Por último, há que contar com uma desconfiança militante e um ódio generalizado que os serviços de segurança desde sempre mereceram e que minam a acção destes. Muitos questionam-se, inclusive, sobre a importância de um Serviço como este... Se é certo que o território é sensível e mexe com as liberdades e garantias dos cidadãos, não é menos certo que muito deste preconceito decorre de um passado recente. O fantasma da PIDE, operante entre 33 e 74, ensombra o modo como os serviços secretos são olhados. A associação é viva, e vincada por uma “consciência afectiva”.

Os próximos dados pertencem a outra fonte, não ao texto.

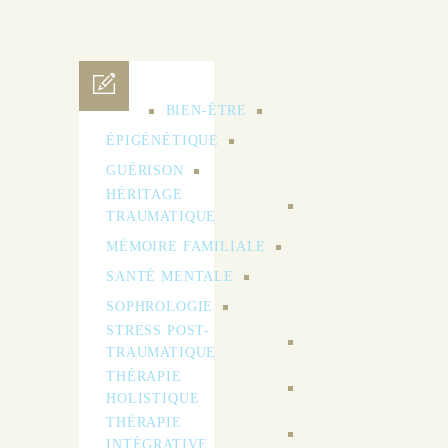
ADN
BIEN-ÊTRE
ÉPIGÉNÉTIQUE
GUÉRISON
HÉRITAGE
TRAUMATIQUE
MÉMOIRE FAMILIALE
SANTÉ MENTALE
SOPHROLOGIE
STRESS POST-
TRAUMATIQUE
THÉRAPIE
HOLISTIQUE
THÉRAPIE
INTÉGRATIVE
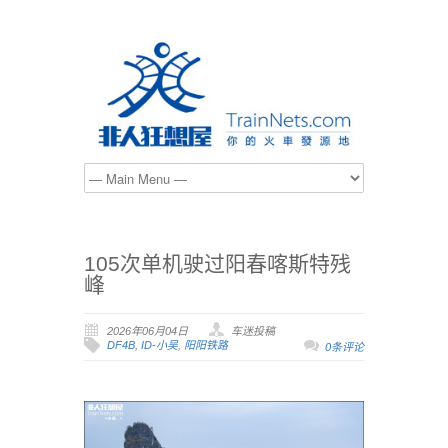
105次单机驶过阳春喀斯特残
峰
2026年06月04日
车迷投稿
DF4B
,
ID-小吴
,
阳阳铁路
0条评论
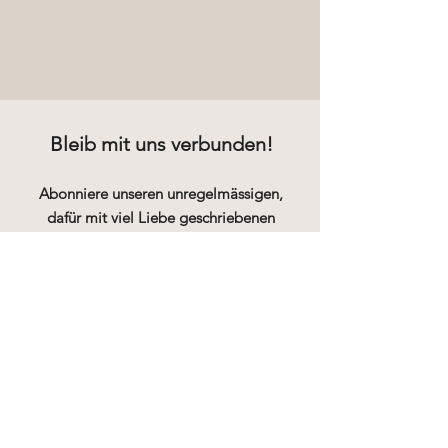
Bleib mit uns verbunden!
Abonniere unseren unregelmässigen,
dafür mit viel Liebe geschriebenen
Newsletter und bleib so über
Workshops, Events und Specials
informiert.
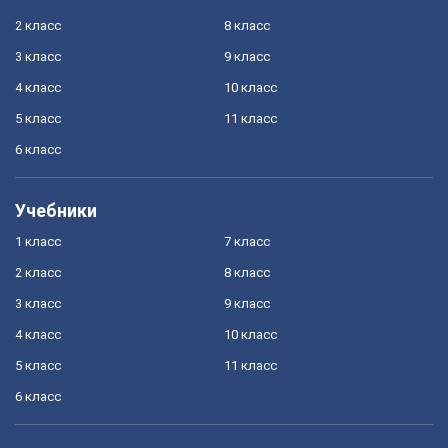
2 класс
8 класс
3 класс
9 класс
4 класс
10 класс
5 класс
11 класс
6 класс
Учебники
1 класс
7 класс
2 класс
8 класс
3 класс
9 класс
4 класс
10 класс
5 класс
11 класс
6 класс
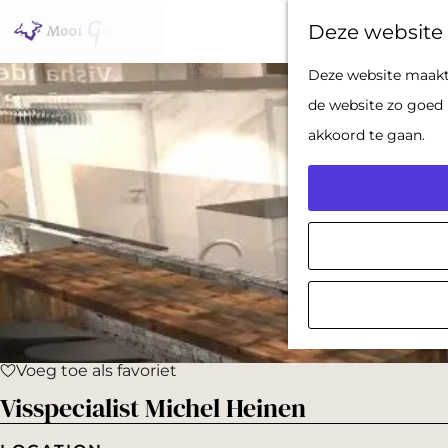
Deze website 
G
Deze website maakt 
a
de website zo goed 
n
akkoord te gaan.
a
a
r
d
e
h
o
Voeg toe als favoriet
m
Voeg toe als favoriet
Visspecialist Michel Heinen
e
p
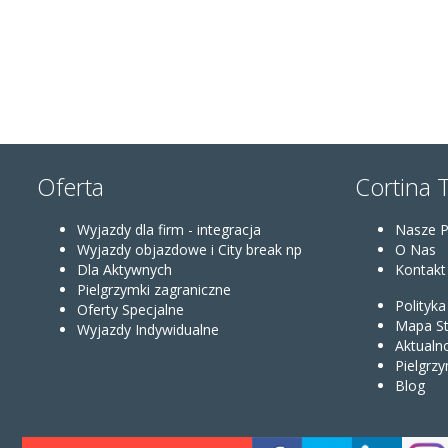
Oferta
Cortina 
Wyjazdy dla firm - integracja
Nasze 
Wyjazdy objazdowe i City break np
O Nas
Dla Aktywnych
Kontakt
Pielgrzymki zagraniczne
Polityk
Oferty Specjalne
Mapa St
Wyjazdy Indywidualne
Aktualn
Pielgrzy
Blog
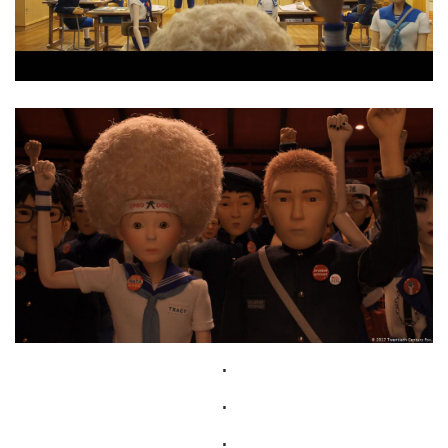
.
.
.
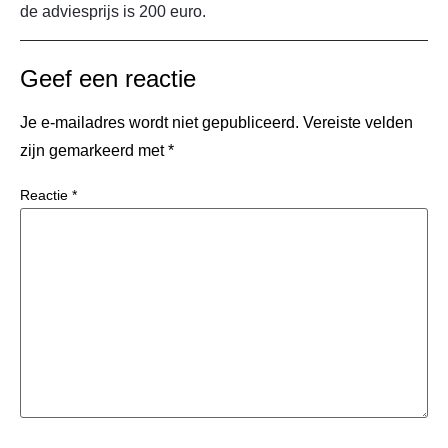
de adviesprijs is 200 euro.
Geef een reactie
Je e-mailadres wordt niet gepubliceerd.
Vereiste velden
zijn gemarkeerd met
*
Reactie
*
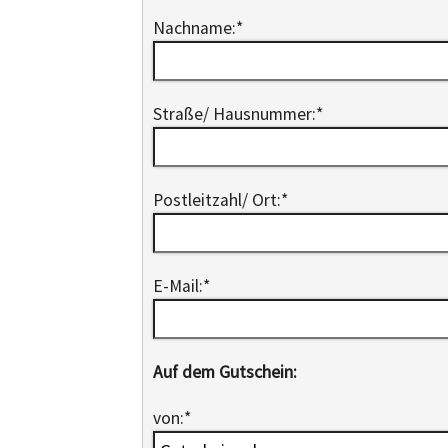
Nachname:
*
Straße/ Hausnummer:
*
Postleitzahl/ Ort:
*
E-Mail:
*
Auf dem Gutschein:
von:
*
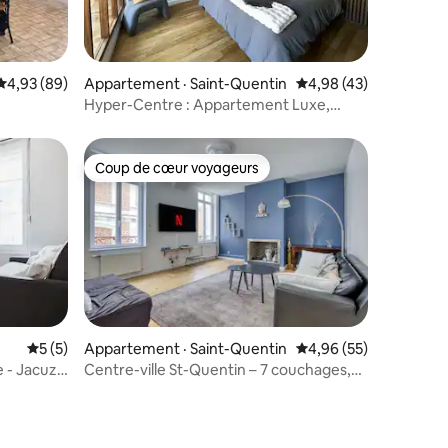
res
Note moyenne de 4,93 sur 5, 89 commentaires
4,93 (89)
Appartement · Saint-Quentin
Note moyenne de 4,98
4,98 (43)
Hyper-Centre : Appartement Luxe,
Design & Sauna
Coup de cœur voyageurs
Coup de cœur voyageurs
Note moyenne de 5 sur 5, 5 commentaires
5 (5)
Appartement · Saint-Quentin
Note moyenne de 4,96
4,96 (55)
 - Jacuzzi
Centre-ville St-Quentin – 7 couchages,
res
ville, gare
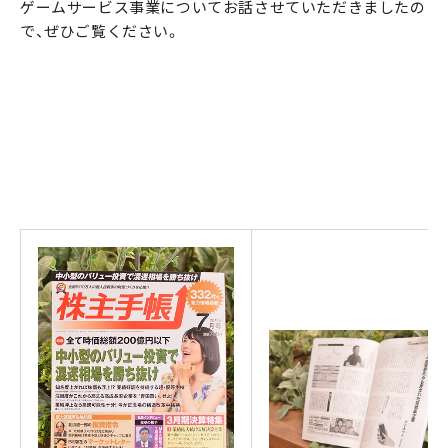
ゲームサービス事業についてお話させていただきましたの
で、ぜひご覧ください。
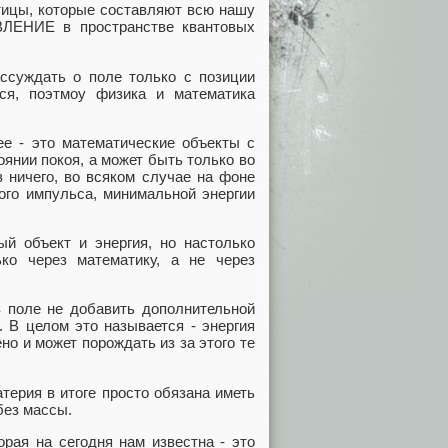
стицы, которые составляют всю нашу
ВЛЕНИЕ в пространстве квантовых
ассуждать о поле только с позиции
ся, поэтмоу физика и математика
ее - это математические объекты с
оянии покоя, а может быть только во
з ничего, во всяком случае на фоне
ого импульса, минимальной энергии
ый объект и энергия, но настолько
ко через математику, а не через
в поле не добавить дополнительной
. В целом это называется - энергия
но и может порождать из за этого те
атерия в итоге просто обязана иметь
 без массы.
орая на сегодня нам известна - это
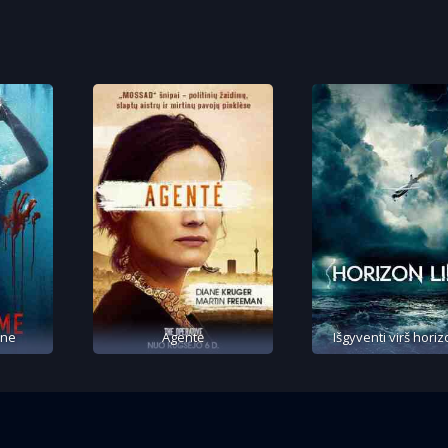
ane
Agentė
Išgyventi virš hori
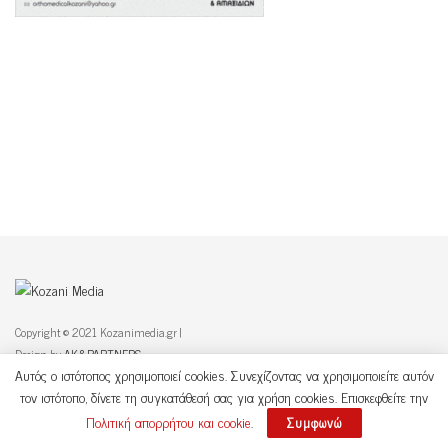
Copyright © 2021 Kozanimedia.gr |
Design by
AK&PARTNERS
Αυτός ο ιστότοπος χρησιμοποιεί cookies. Συνεχίζοντας να χρησιμοποιείτε αυτόν
τον ιστότοπο, δίνετε τη συγκατάθεσή σας για χρήση cookies. Επισκεφθείτε την
Περιφερειακές και δημοτικές εκλογές 2023
Προσωπικά Δεδομένα
Πολιτική απορρήτου και cookie
.
Συμφωνώ
Επικοινωνία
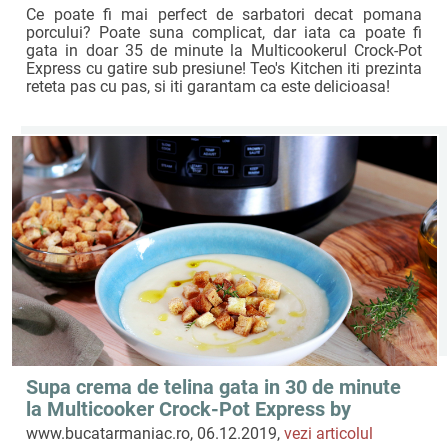
Ce poate fi mai perfect de sarbatori decat pomana
porcului? Poate suna complicat, dar iata ca poate fi
gata in doar 35 de minute la Multicookerul Crock-Pot
Express cu gatire sub presiune! Teo's Kitchen iti prezinta
reteta pas cu pas, si iti garantam ca este delicioasa!
Supa crema de telina gata in 30 de minute
la Multicooker Crock-Pot Express by
Bucatar Maniac
www.bucatarmaniac.ro, 06.12.2019,
vezi articolul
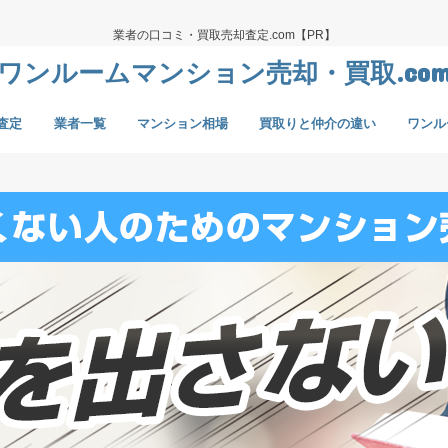
業者の口コミ・買取売却査定.com【PR】
ワンルームマンション売却・買取.co
査定
業者一覧
マンション相場
買取りと仲介の違い
ワンル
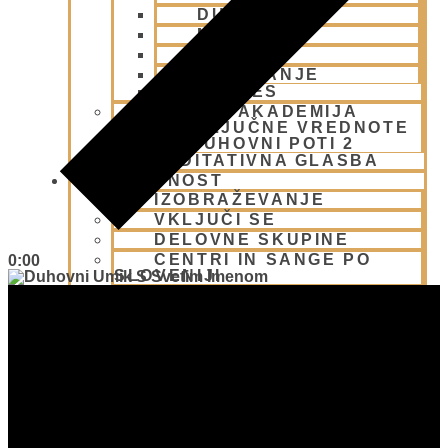
DUŠA
NARAVA
ČAS
DELOVANJE
PROCES
BHAKTI AKADEMIJA
KLJUČNE VREDNOTE
NA DUHOVNI POTI 2
MEDITATIVNA GLASBA
SKUPNOST
IZOBRAŽEVANJE
VKLJUČI SE
DELOVNE SKUPINE
CENTRI IN SANGE PO
0:00
SLOVENIJI
OTROŠKI IN MLADINSKI
PROGRAMI
SKUPINA ZA PODPORO
DRUŽINAM IN OTROKOM
DUHOVNA HRANA
PADAJATRA
DUHOVNI UMIK POHORJE
(RETREAT)
PODARI DOHODNINO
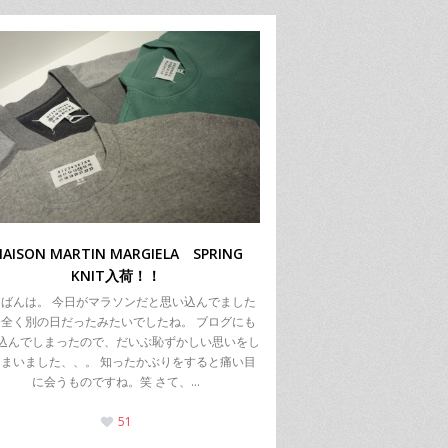
AISON MARTIN MARGIELA SPRING
KNIT入荷！！
ばんは。 今日がマラソンだと思い込んでました
全く別の日だったみたいでしたね。 ブログにも
込んでしまったので、だいぶ恥ずかしい思いをし
まいました、、。 知ったかぶりをすると痛い目
に会うものですね。笑 さて、…
51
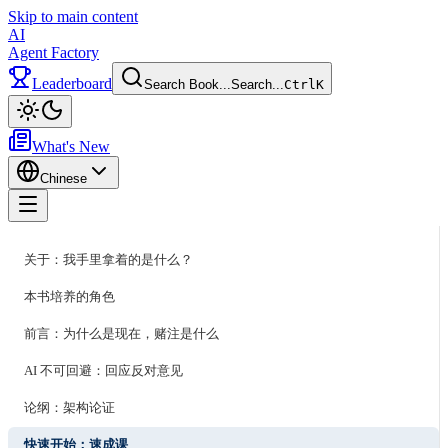
Skip to main content
AI
Agent Factory
Leaderboard
Search Book...
Search...
Ctrl
K
Toggle theme
What's New
Chinese
Toggle menu
关于：我手里拿着的是什么？
本书培养的角色
前言：为什么是现在，赌注是什么
AI 不可回避：回应反对意见
论纲：架构论证
快速开始：速成课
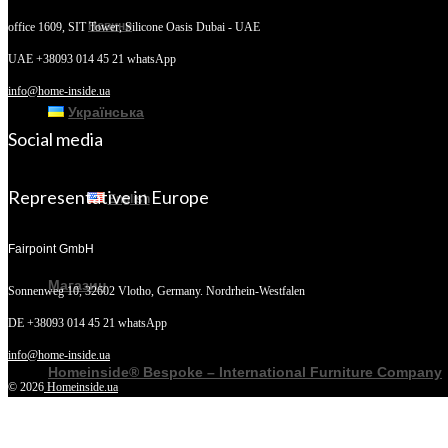
Новини
office 1609, SIT Tower,
Silicone Oasis Dubai - UAE
UAE +38093 014 45 21 whatsApp
info@home-inside.ua
Українська
Social media
Representative in Europe
English
Fairpoint GmbH
Магазин
Sonnenweg 10,
32602 Vlotho, Germany. Nordrhein-Westfalen
DE +38093 014 45 21 whatsApp
info@home-inside.ua
Homeinside® Bespoke – International Furniture Company
© 2026
Homeinside.ua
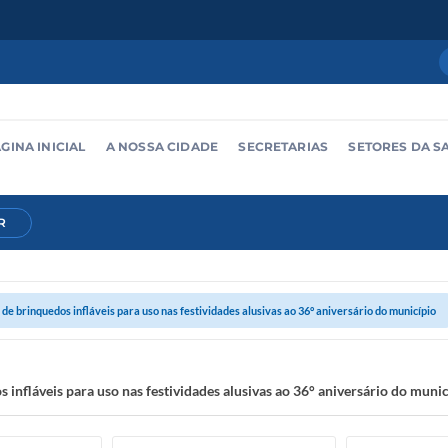
GINA INICIAL
A NOSSA CIDADE
SECRETARIAS
SETORES DA S
R
de brinquedos infláveis para uso nas festividades alusivas ao 36° aniversário do município
 infláveis para uso nas festividades alusivas ao 36° aniversário do muni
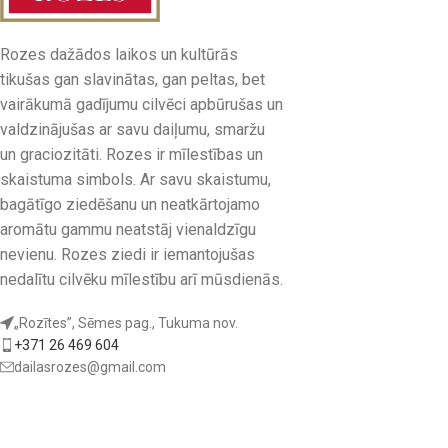
Rozes dažādos laikos un kultūrās
tikušas gan slavinātas, gan peltas, bet
vairākumā gadījumu cilvēci apbūrušas un
valdzinājušas ar savu daiļumu, smaržu
un graciozitāti. Rozes ir mīlestības un
skaistuma simbols. Ar savu skaistumu,
bagātīgo ziedēšanu un neatkārtojamo
aromātu gammu neatstāj vienaldzīgu
nevienu. Rozes ziedi ir iemantojušas
nedalītu cilvēku mīlestību arī mūsdienās.
„Rozītes”, Sēmes pag., Tukuma nov.
+371 26 469 604
dailasrozes@gmail.com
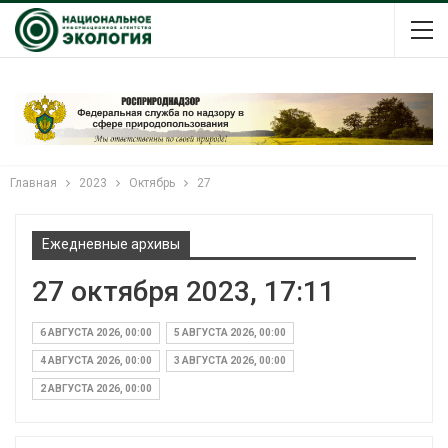
Главная
2023
Октябрь
27
Ежедневные архивы
27 октября 2023, 17:11
6 АВГУСТА 2026, 00:00
5 АВГУСТА 2026, 00:00
4 АВГУСТА 2026, 00:00
3 АВГУСТА 2026, 00:00
2 АВГУСТА 2026, 00:00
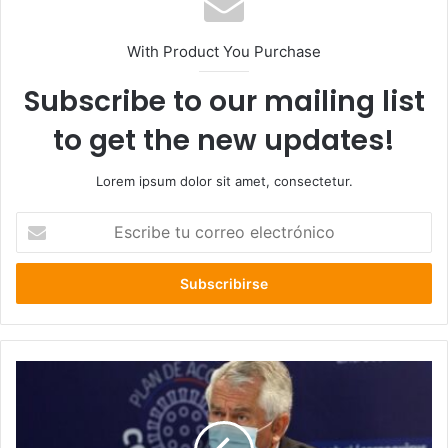
With Product You Purchase
Subscribe to our mailing list
to get the new updates!
Lorem ipsum dolor sit amet, consectetur.
Escribe
tu
correo
electrónico
Minsal
reporta
nuevamente
más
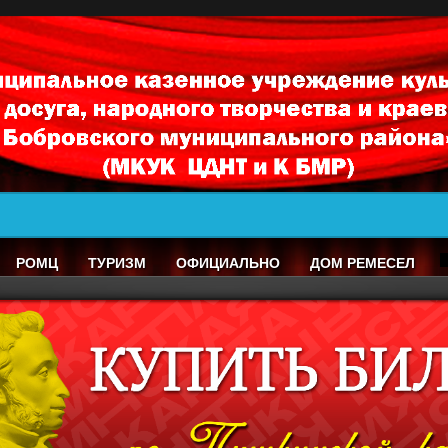
РОМЦ
ТУРИЗМ
ОФИЦИАЛЬНО
ДОМ РЕМЕСЕЛ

É fácil constatar esta associação de declinarmos a palavra “espião”. Se a dizemos, pensamos imediatamente num cenário de 007, munido de armas sofisticadas e mulheres soberbas. Ou, numa versão mais romanesca, estamos num livro de Graham Greene, também ele agente secreto, além de escritor enorme. Mas se adoptarmos a forma verbal, o resultado é medonho! “Espiar” é uma actividade repulsiva, com laivos de delacção, que merece ser ostracizada e exposta a vergonha na praça pública! Que fazer, então?

Com este testemunho, José Vegar propõe-se «dar um modesto contributo para a eliminação de algumas das demasiadas sombras que envolvem permanentemente a espionagem portuguesa». Objectivo amplamente conseguido.